Advantages That Blended Learning Offers

Blended learning has become popular among instructional designers for a variety of reasons, some curricular, some personal. Curricular Advantages of Blended Learning Writing in a report for Brandon-Hall.com, Marsh (2001) suggests the benefit of blended learning is that it takes the best from self-paced, instructor-led, distance, and classroom delivery to improve instruction. The report states that blended learning has the advantage of being able to overcome the fact that “most e-learning is boring, requiring greater discipline on the part of the student.” More specifically, blended learning offers these curricular advantages:

• Blended learning lets designers split off prerequisite material from the rest of a course. In classroom-only courses, learners must sit through this material, even if they have mastered it. By separating it and using the computer, designers can test learners in advance. Those who can demonstrate mastery of the prerequisite content can skip the online part and go directly to the classroom section. Those who are not familiar with the content can learn it at their leisure, without other learners nearby who already know the material and are visibly expressing their frustration with the novice learners. The computer has infinite patience with these novices. • Blended learning lets instructional designers separate rote content focusing on lower-order thinking skills, which can be easily taught online, from critical thinking skills, which many instructors feel more comfortable addressing in the classroom. (These skills can be taught online, but many instructors and students are more comfortable addressing them in a classroom.) For example, some companies have overhauled their management training programs to use an approach like this. The programs begin with online modules about management policies and procedures. These online materials include online lessons, use of online guides—such as policies and procedures guides—and study groups, comprised of other managers who are at relatively the same point in their positions. Once students demonstrate mastery of the basic policies and procedures, they continue with a classroom course, in which learners practice complex management situations, such as establishing performance plans, giving performance appraisals, and addressing performance challenges. The classroom segment uses role plays, case studies, and other discovery learning procedures that explore higherorder thinking about these policies and procedures in real-life management situations. Learners can have more meaningful conversations about these topics because they have developed a familiarity with basic management policies and procedures and have had time to integrate what they know into their thinking.

• Blended learning lets designers tailor learning content to the unique needs of different audience segments. In some instances, designers have a basic core of content that all target learners need, but different segments of that group apply that content differently. In an ideal situation, different learners would learn just the material they need. In a classroom, however, an instructor must teach everyone the unique material meant for just a few.
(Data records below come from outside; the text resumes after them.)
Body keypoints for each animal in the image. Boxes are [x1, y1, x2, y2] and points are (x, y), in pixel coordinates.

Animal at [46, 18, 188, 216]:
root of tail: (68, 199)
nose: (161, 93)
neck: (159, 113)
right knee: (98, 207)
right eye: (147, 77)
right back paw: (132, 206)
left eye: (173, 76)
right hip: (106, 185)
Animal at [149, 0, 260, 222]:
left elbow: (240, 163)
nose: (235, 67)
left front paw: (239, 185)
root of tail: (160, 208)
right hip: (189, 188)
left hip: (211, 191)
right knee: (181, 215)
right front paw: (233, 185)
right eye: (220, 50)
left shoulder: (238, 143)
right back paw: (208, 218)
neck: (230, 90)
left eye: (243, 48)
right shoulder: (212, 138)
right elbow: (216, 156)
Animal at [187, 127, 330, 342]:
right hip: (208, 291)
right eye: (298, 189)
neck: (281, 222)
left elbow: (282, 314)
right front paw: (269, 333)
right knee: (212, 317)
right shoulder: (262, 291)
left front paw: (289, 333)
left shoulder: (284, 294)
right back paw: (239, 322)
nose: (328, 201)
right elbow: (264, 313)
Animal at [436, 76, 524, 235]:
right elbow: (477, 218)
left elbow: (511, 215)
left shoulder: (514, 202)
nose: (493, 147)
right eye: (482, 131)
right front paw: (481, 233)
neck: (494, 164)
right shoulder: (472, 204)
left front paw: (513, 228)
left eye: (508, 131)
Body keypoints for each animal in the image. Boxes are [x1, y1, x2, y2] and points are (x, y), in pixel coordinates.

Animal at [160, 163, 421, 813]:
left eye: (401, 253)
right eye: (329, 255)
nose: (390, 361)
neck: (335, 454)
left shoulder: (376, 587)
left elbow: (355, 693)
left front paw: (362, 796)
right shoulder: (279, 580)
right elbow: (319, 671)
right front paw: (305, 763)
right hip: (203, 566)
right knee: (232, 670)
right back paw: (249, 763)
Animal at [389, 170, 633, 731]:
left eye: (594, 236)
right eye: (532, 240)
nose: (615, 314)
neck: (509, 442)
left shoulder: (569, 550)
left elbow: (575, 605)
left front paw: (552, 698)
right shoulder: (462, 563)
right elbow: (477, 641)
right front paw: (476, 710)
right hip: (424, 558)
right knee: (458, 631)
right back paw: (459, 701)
For example, when teaching about a learning management system (LMS), everyone may need to learn about the purpose of the LMS and how to become a registered user. But LMS administrators also need to learn how to add courses and manage users’ accounts; training managers need to learn how to print and use reports from the system; instructional designers need to learn how to manage curricula through the LMS; and end users need to learn how to manage their learning plans. A blended curriculum might include a quick, live introduction to the LMS, followed by computerbased modules that teach the different audiences how to use the system in the appropriate way. • Blended learning can help reduce total training time and minimize time away from the job for training. Although many enterprises are committed to workplace learning, they face the practical reality of tight budgets and need for workers to quickly acquire new skills and knowledge. As a result, many training managers face pressure to minimize the time spent on training, both actual class time and time away from the workplace. Because of class-related travel, time away from the workplace can be as long (or longer) than the actual class (especially for a shorter classroom course taught in an inconvenient city). But some subjects are sufficiently complex that much of them must be covered in a classroom. However, some elements can still be taught online. Some instructors blend classroom and live virtual classroom (also called synchronous instruction), running some class sessions online, which lets workers take the courses at their workplace. Furthermore, these online sessions can be scheduled

at slow times, to minimize absence from work during high activity times. Training and performance improvement professionals strongly believe that blended learning provides for a more effective learning experience. For example, a 2003 study by The eLearning Guild, found that the top three reasons for using blended learning were • More effective than classroom alone (76.0 percent) • Higher learner value and impact; the effectiveness greater than for nonblended approaches (73.6 percent) • Learners like it (68.6 percent) These findings are consistent with those reported in a study by Thomson (2002). The Thomson study sought to determine whether there was a significant performance difference on real-world tasks among learners who received a blended learning solution, e-learning alone, and no training. The study also sought to determine whether there are significant differences in time to performance on real-world tasks among learners who received a blended learning solution, e-learning alone, or no training. The study found that learners who participated in a blended program (one that followed Thomson’s model for blended learning) performed 30 percent better than those who only took an e-learning program, and 159 percent better than those who received no training (the control group).

Personal Advantages of Blended Learning

In addition to these curricular advantages, blended learning offers a unique personal benefit to instructional designers—namely comfort. When e-learning hit the Internet in the late 1990s (to be technically precise, e-learning first emerged in the late 1960s but was called computer-based training until the Internet boom), many of its strongest proponents suggested that classroom learning was going to decline or disappear

altogether. To experienced classroom instructors and designers of classroom instruction, these e-learning advocates were essentially saying that they had become obsolete. Some of these people became resistant to e-learning, even though signs indicated that, after nearly three decades of “experimental” status, e-learning would finally become a significant part of corporate training and higher education. Blended learning offered a comfortable middle ground. On the one hand, it acknowledged that e-learning would play a significantly larger role in corporate learning and higher education programs. On the other hand, blended learning left a significant and meaningful role for classroom learning. Rather than addressing feelings of being displaced by computers, instructors could focus on meaningful ways to blend the learning experience, appropriately integrating computers where they make sense and providing classroom experiences when they felt computers could not appropriately teach the content.